• YOUR GOAL: Restate exactly the lines of the entries below, beginning with the first and ending with the line that holds "Assessment method |". Pictures are not copied.

[Saved entries]
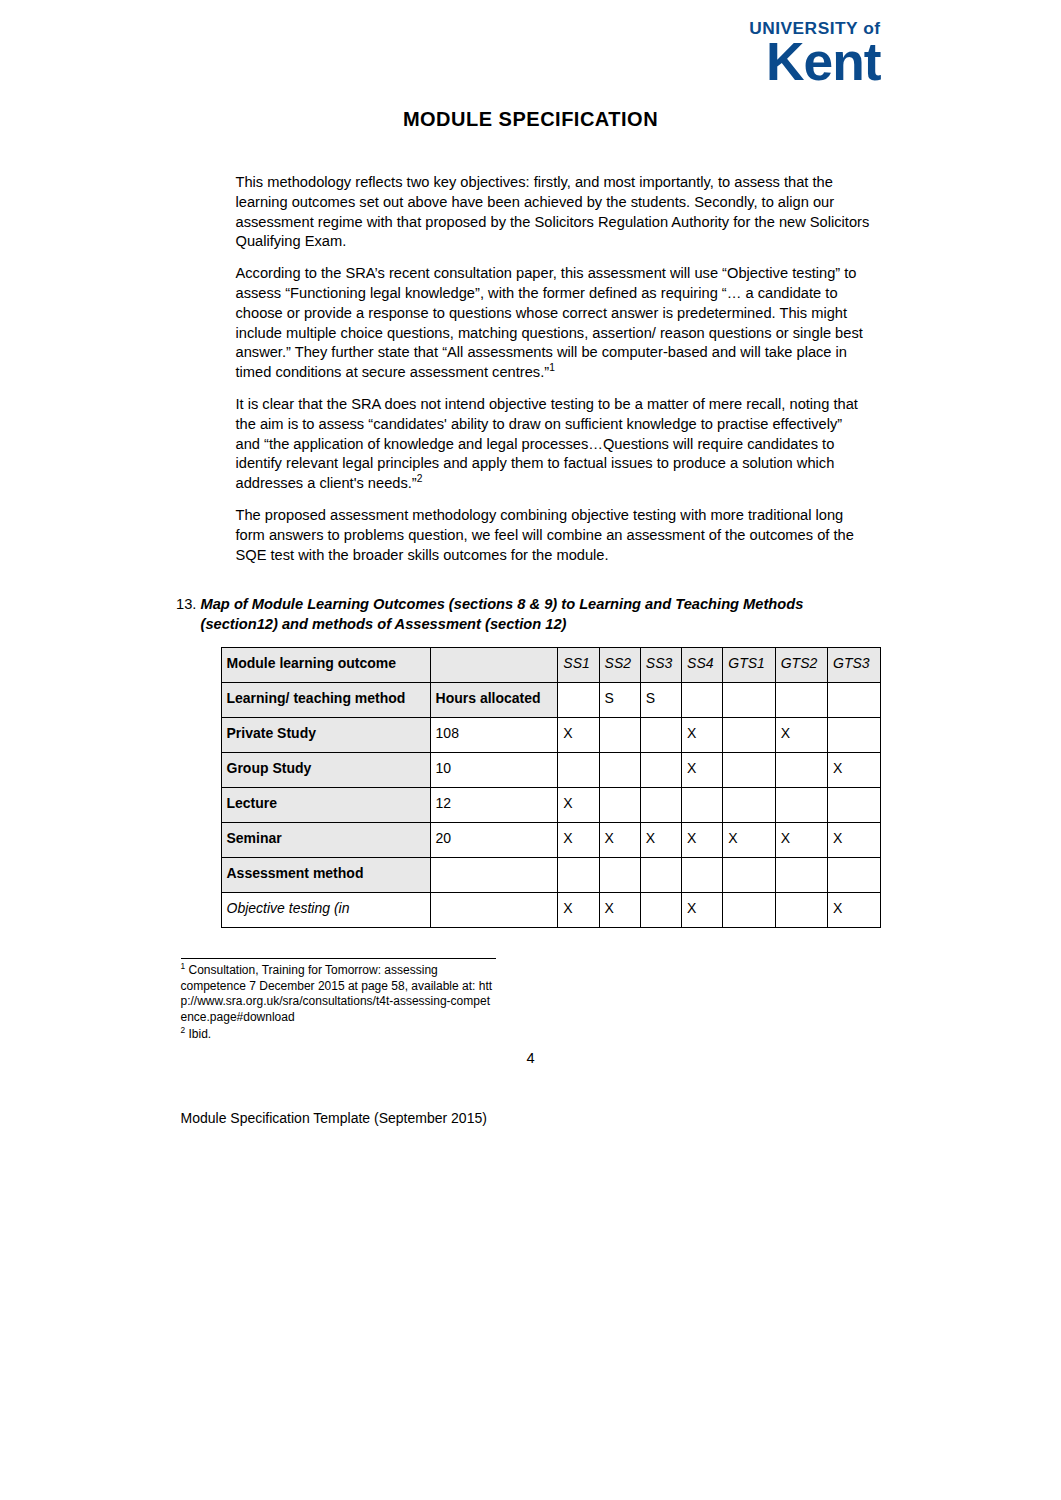UNIVERSITY of Kent
MODULE SPECIFICATION
This methodology reflects two key objectives: firstly, and most importantly, to assess that the learning outcomes set out above have been achieved by the students. Secondly, to align our assessment regime with that proposed by the Solicitors Regulation Authority for the new Solicitors Qualifying Exam.
According to the SRA’s recent consultation paper, this assessment will use “Objective testing” to assess “Functioning legal knowledge”, with the former defined as requiring “… a candidate to choose or provide a response to questions whose correct answer is predetermined. This might include multiple choice questions, matching questions, assertion/ reason questions or single best answer.” They further state that “All assessments will be computer-based and will take place in timed conditions at secure assessment centres.”1
It is clear that the SRA does not intend objective testing to be a matter of mere recall, noting that the aim is to assess “candidates' ability to draw on sufficient knowledge to practise effectively” and “the application of knowledge and legal processes…Questions will require candidates to identify relevant legal principles and apply them to factual issues to produce a solution which addresses a client's needs.”2
The proposed assessment methodology combining objective testing with more traditional long form answers to problems question, we feel will combine an assessment of the outcomes of the SQE test with the broader skills outcomes for the module.
Map of Module Learning Outcomes (sections 8 & 9) to Learning and Teaching Methods (section12) and methods of Assessment (section 12)
| Module learning outcome | | SS1 | SS2 | SS3 | SS4 | GTS1 | GTS2 | GTS3 |
| Learning/ teaching method | Hours allocated | | S | S | | | | |
| Private Study | 108 | X | | | X | | X | |
| Group Study | 10 | | | | X | | | X |
| Lecture | 12 | X | | | | | | |
| Seminar | 20 | X | X | X | X | X | X | X |
| Assessment method | | | | | | | | |
| Objective testing (in | | X | X | | X | | | X |
1 Consultation, Training for Tomorrow: assessing competence 7 December 2015 at page 58, available at: http://www.sra.org.uk/sra/consultations/t4t-assessing-competence.page#download
2 Ibid.
4
Module Specification Template (September 2015)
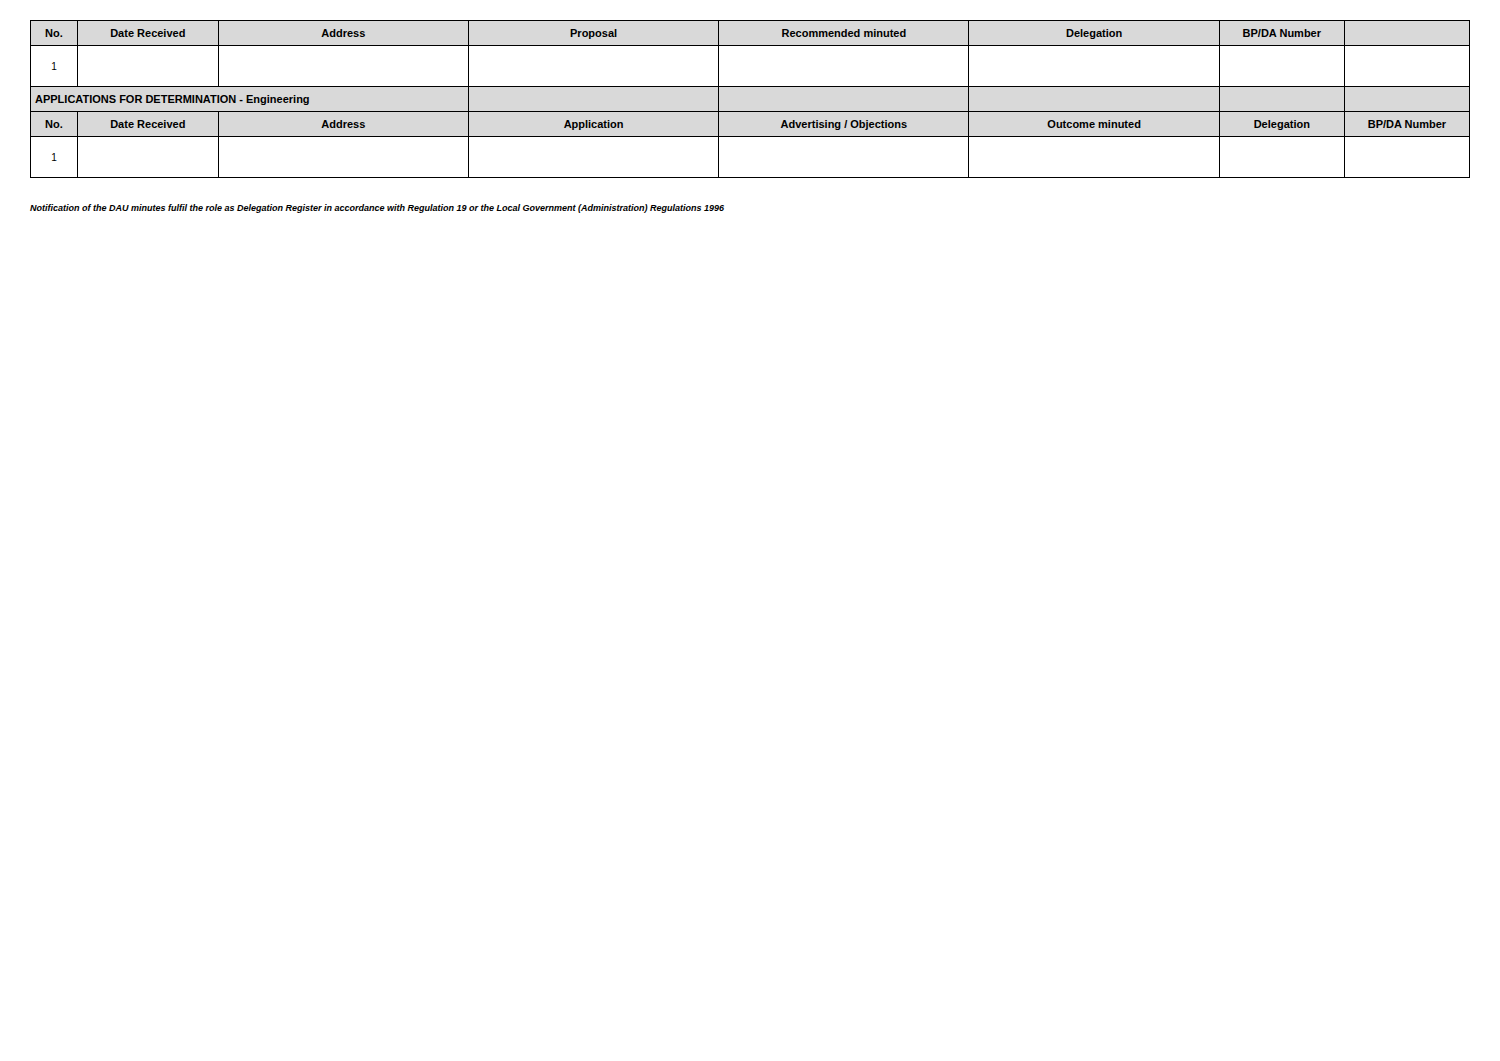| No. | Date Received | Address | Proposal | Recommended minuted | Delegation | BP/DA Number | |
| --- | --- | --- | --- | --- | --- | --- | --- |
| 1 | | | | | | | |
| APPLICATIONS FOR DETERMINATION - Engineering | | | | | |
| No. | Date Received | Address | Application | Advertising / Objections | Outcome minuted | Delegation | BP/DA Number |
| 1 | | | | | | | |
Notification of the DAU minutes fulfil the role as Delegation Register in accordance with Regulation 19 or the Local Government (Administration) Regulations 1996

• TASK ANSWER:
UNIVERSITY of Kent
MODULE SPECIFICATION
This methodology reflects two key objectives: firstly, and most importantly, to assess that the learning outcomes set out above have been achieved by the students. Secondly, to align our assessment regime with that proposed by the Solicitors Regulation Authority for the new Solicitors Qualifying Exam.
According to the SRA’s recent consultation paper, this assessment will use “Objective testing” to assess “Functioning legal knowledge”, with the former defined as requiring “… a candidate to choose or provide a response to questions whose correct answer is predetermined. This might include multiple choice questions, matching questions, assertion/ reason questions or single best answer.” They further state that “All assessments will be computer-based and will take place in timed conditions at secure assessment centres.”1
It is clear that the SRA does not intend objective testing to be a matter of mere recall, noting that the aim is to assess “candidates' ability to draw on sufficient knowledge to practise effectively” and “the application of knowledge and legal processes…Questions will require candidates to identify relevant legal principles and apply them to factual issues to produce a solution which addresses a client's needs.”2
The proposed assessment methodology combining objective testing with more traditional long form answers to problems question, we feel will combine an assessment of the outcomes of the SQE test with the broader skills outcomes for the module.
Map of Module Learning Outcomes (sections 8 & 9) to Learning and Teaching Methods (section12) and methods of Assessment (section 12)
| Module learning outcome | | SS1 | SS2 | SS3 | SS4 | GTS1 | GTS2 | GTS3 |
| Learning/ teaching method | Hours allocated | | S | S | | | | |
| Private Study | 108 | X | | | X | | X | |
| Group Study | 10 | | | | X | | | X |
| Lecture | 12 | X | | | | | | |
| Seminar | 20 | X | X | X | X | X | X | X |
| Assessment method | | | | | | | | |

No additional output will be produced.